俳句の意味: ここ中須海岸には昔、沖合いに「鴨山」という島があったそうで、人麿はそこに流され
入水して亡くなられたそうです。今はその島は大地震で水没して見えませんが、寄せ来
る浪をじっと見ていると、昔人麿が詠んだ次の歌を思い出します。
「石見のや 高角山(たかつのやま)の 木の間より わが振る袖を 妹見つらんか」
浪の一つ一つが人麿の振る袖に見えてきました。
旅の思い出: 平成18年11月17日(金)、朝5時半に起床し、冷たいおにぎりを一つ食べて、柿本人麿の
終焉の地である中須海岸に向いました。
夜中におまわりさんに教えていただいた排水処理場を見つけましたが、なかなか石碑が
見つからずうろうろしていると、朝の散歩をされていたご老人にお会いし、その場所を教え
て頂きました。確かに、排水処理場の門の傍に小さな石碑を見つけました。
石碑の周りには、石蕗(つわぶき)の花がたくさん咲いていました。
その横に海岸へ降りる狭い階段があり、その老人は、その階段を降りながら人麿が入水
したという場所を教えてくれました。階段の途中にも石蕗の花がたくさん咲いていました。
日本海の冷たい風にさらされた海岸に唯一華やかに咲いている石蕗の黄色い花をみて
心が和み、ここへ流されてきた人麿もさぞかしこの花を見て心を和ましたことでしょう。
「石蕗に 心をいやす 歌人かな」
海岸から500メートル位のところに昔「鴨山」と呼ばれた島があったそうで、かつての大
地震で水没し、今は海底にその跡を残すのみだそうです。

資料:
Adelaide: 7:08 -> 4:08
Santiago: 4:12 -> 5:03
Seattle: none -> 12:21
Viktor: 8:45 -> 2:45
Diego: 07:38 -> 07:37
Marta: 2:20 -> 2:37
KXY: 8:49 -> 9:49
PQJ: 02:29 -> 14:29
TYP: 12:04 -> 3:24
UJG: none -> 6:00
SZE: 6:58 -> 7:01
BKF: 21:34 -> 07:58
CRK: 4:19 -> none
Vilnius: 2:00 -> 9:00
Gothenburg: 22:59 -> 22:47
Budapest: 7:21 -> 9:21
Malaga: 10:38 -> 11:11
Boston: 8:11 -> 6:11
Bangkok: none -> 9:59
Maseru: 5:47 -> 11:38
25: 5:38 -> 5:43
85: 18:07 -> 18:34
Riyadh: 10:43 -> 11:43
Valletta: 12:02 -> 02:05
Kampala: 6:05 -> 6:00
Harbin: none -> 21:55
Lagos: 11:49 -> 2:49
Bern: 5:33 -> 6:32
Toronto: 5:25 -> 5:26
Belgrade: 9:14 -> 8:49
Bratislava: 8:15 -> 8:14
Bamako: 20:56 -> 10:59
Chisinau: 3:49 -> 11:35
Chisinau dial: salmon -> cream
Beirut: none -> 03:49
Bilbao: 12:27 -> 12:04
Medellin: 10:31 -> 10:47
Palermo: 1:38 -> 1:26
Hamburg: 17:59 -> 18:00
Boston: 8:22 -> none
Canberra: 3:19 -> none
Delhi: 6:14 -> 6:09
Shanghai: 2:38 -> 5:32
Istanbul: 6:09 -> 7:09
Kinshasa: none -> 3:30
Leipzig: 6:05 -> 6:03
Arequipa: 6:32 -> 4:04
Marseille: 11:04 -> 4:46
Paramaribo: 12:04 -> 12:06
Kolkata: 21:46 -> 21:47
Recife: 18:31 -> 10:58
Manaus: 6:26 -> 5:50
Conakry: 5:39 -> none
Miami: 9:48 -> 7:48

課題内容: 本文のうち「浪の一つ一つが人麿の振る袖に見えてきました。」で始まり「石碑の周りには、石蕗(つわぶき)の花がたくさん咲いていました。」に至るまでの箇所を、一字一句違えずに書き写してください。

回答:
浪の一つ一つが人麿の振る袖に見えてきました。
旅の思い出: 平成18年11月17日(金)、朝5時半に起床し、冷たいおにぎりを一つ食べて、柿本人麿の
終焉の地である中須海岸に向いました。
夜中におまわりさんに教えていただいた排水処理場を見つけましたが、なかなか石碑が
見つからずうろうろしていると、朝の散歩をされていたご老人にお会いし、その場所を教え
て頂きました。確かに、排水処理場の門の傍に小さな石碑を見つけました。
石碑の周りには、石蕗(つわぶき)の花がたくさん咲いていました。